What’s your investment approach to running a global diversified fund, and which stocks exemplify your strategy?

We do use single stocks as the core engine of our diversified growth fund. Now, that’s different to half of the market who use the more systematic, index-based, asset allocation modelling approach to investing in diversified growth funds.

We’re very, very keen to keep it fundamental and keep the process simple, so single stocks form the basis of that process and within them, we run a very, very style-agnostic approach to investing in stocks. It’s a very long-term approach where we invest just as happily in compound-growth stocks as high-growth stocks as turnaround stories and value portfolio stocks.

So, we would look at a portfolio that contains Tesco, Royal Mail, Google, Unilever, and enjoy that offsetting ability within the portfolio, so there’s very, very little tied-up style risk.

Alongside that, we use the non-equity investments like currencies, commodities, gold, and things like that, and bonds, to offset the risk within our equity portfolio and to add an incremental yield and return to the portfolio. So, you end up with something that feels like a long-term real return that’s similar to equity markets with around a third of the risk.


Almost half the portfolio is allocated to non-equity investments like currencies, bonds and gold. Why?

So, about 50% of the portfolio will always be allocated to non-equity investments, and it’s a very key part of our portfolio. We truly believe the engine of growth within the portfolio will be these single-stock equities that we have where we’ve generated alpha over the long-term in a relatively consistent way, but the non-equities take it even further.

So, we have half the portfolio invested with equity risk, but by adding non-equity investments such as bonds, inflation-linked bonds and currencies, at the moment, we further reduce that risk. Our drawdowns in the market have tended to be around a quarter or a third as much as the market, while our returns, through time, have kept up with stock market returns.

How has the fund performed relative to its objective and peer group since inception? What are the main drivers?

So, the fund has had a very good start, over the last 18 months, we’re up around 11%, which is ahead of stockmarkets and ahead of our main peers who are, sort of, broadly flat to down 5% over the same period. So, we’re very, very pleased with the return of the fund.
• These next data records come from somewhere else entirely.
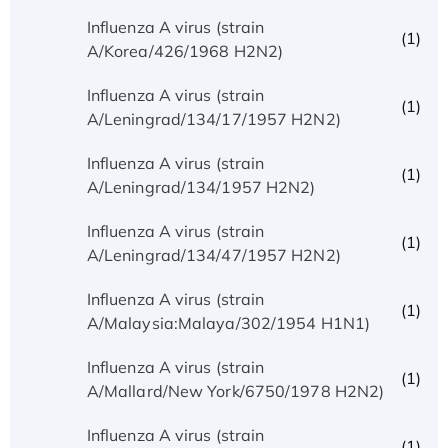
Influenza A virus (strain
(1)
A/Korea/426/1968 H2N2)
Influenza A virus (strain
(1)
A/Leningrad/134/17/1957 H2N2)
Influenza A virus (strain
(1)
A/Leningrad/134/1957 H2N2)
Influenza A virus (strain
(1)
A/Leningrad/134/47/1957 H2N2)
Influenza A virus (strain
(1)
A/Malaysia:Malaya/302/1954 H1N1)
Influenza A virus (strain
(1)
A/Mallard/New York/6750/1978 H2N2)
Influenza A virus (strain
(1)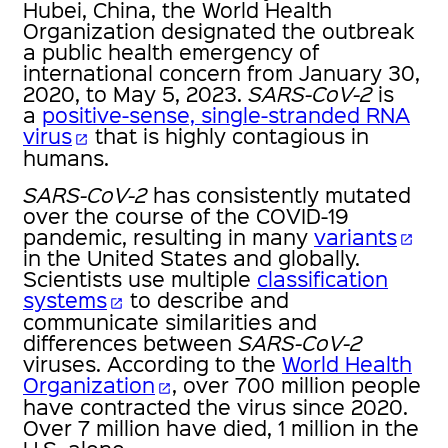
Hubei, China, the World Health
Organization designated the outbreak
a public health emergency of
international concern from January 30,
2020, to May 5, 2023.
SARS-CoV-2
is
a
positive-sense, single-stranded RNA
virus
that is highly contagious in
open_in_new
humans.
SARS-CoV-2
has consistently mutated
over the course of the COVID-19
pandemic, resulting in many
variants
open_in_new
in the United States and globally.
Scientists use multiple
classification
systems
to describe and
open_in_new
communicate similarities and
differences between
SARS-CoV-2
viruses. According to the
World Health
Organization
, over 700 million people
open_in_new
have contracted the virus since 2020.
Over 7 million have died, 1 million in the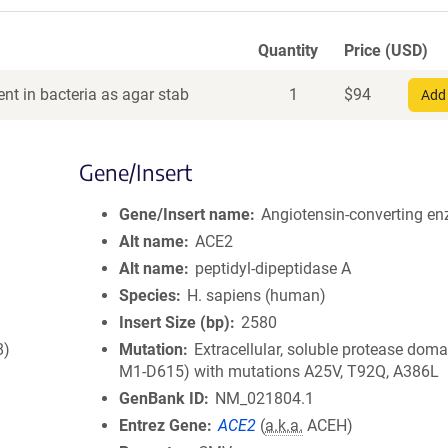
Quantity
Price (USD)
nt in bacteria as agar stab
1
$
94
Add 
Gene/Insert
Gene/Insert name
Angiotensin-converting e
Alt name
ACE2
Alt name
peptidyl-dipeptidase A
Species
H. sapiens (human)
Insert Size (bp)
2580
8)
Mutation
Extracellular, soluble protease doma
M1-D615) with mutations A25V, T92Q, A386L
GenBank ID
NM_021804.1
Entrez Gene
ACE2
(
a.k.a.
ACEH)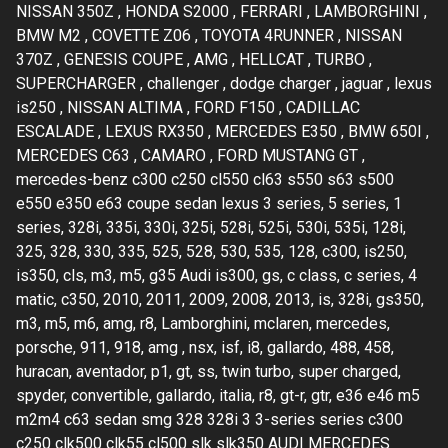
NISSAN 350Z , HONDA S2000 , FERRARI , LAMBORGHINI ,
BMW M2 , COVETTE Z06 , TOYOTA 4RUNNER , NISSAN
370Z , GENESIS COUPE , AMG , HELLCAT , TURBO ,
SUPERCHARGER , challenger , dodge charger , jaguar , lexus
is250 , NISSAN ALTIMA , FORD F150 , CADILLAC
ESCALADE , LEXUS RX350 , MERCEDES E350 , BMW 650I ,
MERCEDES C63 , CAMARO , FORD MUSTANG GT ,
mercedes-benz c300 c250 cl550 cl63 s550 s63 s500
e550 e350 e63 coupe sedan lexus 3 series, 5 series, 1
series, 328i, 335i, 330i, 325i, 528i, 525i, 530i, 535i, 128i,
325, 328, 330, 335, 525, 528, 530, 535, 128, c300, is250,
is350, cls, m3, m5, g35 Audi is300, gs, c class, c series, 4
matic, c350, 2010, 2011, 2009, 2008, 2013, is, 328i, gs350,
m3, m5, m6, amg, r8, Lamborghini, mclaren, mercedes,
porsche, 911, 918, amg , nsx, isf, i8, gallardo, 488, 458,
huracan, aventador, p1, gt, ss, twin turbo, super charged,
spyder, convertible, gallardo, italia, r8, gt-r, gtr, e36 e46 m5
m2m4 c63 sedan smg 328 328i 3 3-series series c300
c250 clk500 clk55 cl500 slk slk350 AUDI MERCEDES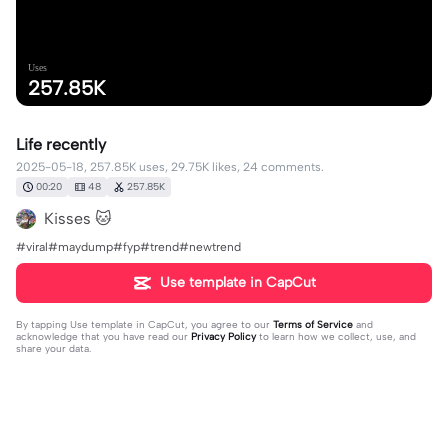
Uses
257.85K
Life recently
2025-05-18, 257.85K uses, 29.75K likes, 24 comments.
00:20
48
257.85K
Kisses 🐱
#viral#maydump#fyp#trend#newtrend
Use template in CapCut
By tapping
Use template in CapCut
, you agree to our
Terms of Service
and
acknowledge that you have read our
Privacy Policy
to learn how we collect, use, and
share your data.
24 comments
The objective, as we say, is to try and beat inflation by a meaningful margin over the rolling three-year period, and by ‘meaningful’, we really mean, sort of, 3% to 5%. Given global inflation has been around 2%, we’re, therefore, doing very well compared to that market target.

But the key thing, as well, is in terms of risk, you know, our risk has been very, very positive for us, so in the first quarter of this year, the portfolio was up 1% when the market was down 5%. Over the period that we’ve been running it, the beta of the portfolio has been around 0.3%, which has been exactly in line with our target risk levels.
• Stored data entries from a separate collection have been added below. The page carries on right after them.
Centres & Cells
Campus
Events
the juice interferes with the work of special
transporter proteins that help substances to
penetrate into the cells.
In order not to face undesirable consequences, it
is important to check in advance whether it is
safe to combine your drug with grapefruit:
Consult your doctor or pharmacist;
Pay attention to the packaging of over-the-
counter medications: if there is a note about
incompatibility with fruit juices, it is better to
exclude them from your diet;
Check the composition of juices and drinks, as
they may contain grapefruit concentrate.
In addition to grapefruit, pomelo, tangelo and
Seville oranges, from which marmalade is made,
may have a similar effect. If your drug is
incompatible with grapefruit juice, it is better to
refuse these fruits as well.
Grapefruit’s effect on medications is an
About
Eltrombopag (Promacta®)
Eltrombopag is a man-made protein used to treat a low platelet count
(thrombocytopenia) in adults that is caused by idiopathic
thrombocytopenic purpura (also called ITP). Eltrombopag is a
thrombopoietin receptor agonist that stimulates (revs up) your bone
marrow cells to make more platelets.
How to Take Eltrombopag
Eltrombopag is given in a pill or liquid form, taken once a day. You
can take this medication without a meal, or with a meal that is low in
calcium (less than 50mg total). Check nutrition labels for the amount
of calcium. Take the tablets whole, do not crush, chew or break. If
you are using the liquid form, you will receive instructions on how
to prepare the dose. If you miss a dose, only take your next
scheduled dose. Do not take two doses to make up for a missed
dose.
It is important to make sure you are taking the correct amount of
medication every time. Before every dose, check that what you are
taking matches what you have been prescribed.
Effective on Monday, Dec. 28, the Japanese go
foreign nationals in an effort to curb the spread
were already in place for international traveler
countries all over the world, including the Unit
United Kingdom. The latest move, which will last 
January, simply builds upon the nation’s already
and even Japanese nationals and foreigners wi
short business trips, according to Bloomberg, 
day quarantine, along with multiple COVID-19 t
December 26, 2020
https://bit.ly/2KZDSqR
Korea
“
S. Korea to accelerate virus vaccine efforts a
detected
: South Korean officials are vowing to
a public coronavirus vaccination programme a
What type of investor would buy this fund?

It’s a very good question. Hopefully, many different types, but critically, I think it’s people who are worried about a top in the market and worried about the fact that equities have been on a, nearly, ten-year bull run, and are wondering how to contain that exposure and maintain some exposure as well, but reduce their risks to a full-term pullback in the markets.

Our view is that you should always be hedged for a stockmarket pullback, so you can never time them, and there’s a 50/50 chance that, for the next two to three years, the market does carry on going up. Equities continue to be a great inflation hedge and a great source of wealth creation for people.

So, I think it’s for people that understand the value of having equities as a ballast within their portfolio, but those who are probably a little bit nervous about the current market conditions and would rather dip a toe in or pullback their own equity exposure, as opposed to taking a full exposure to an equity fund at this stage in the market.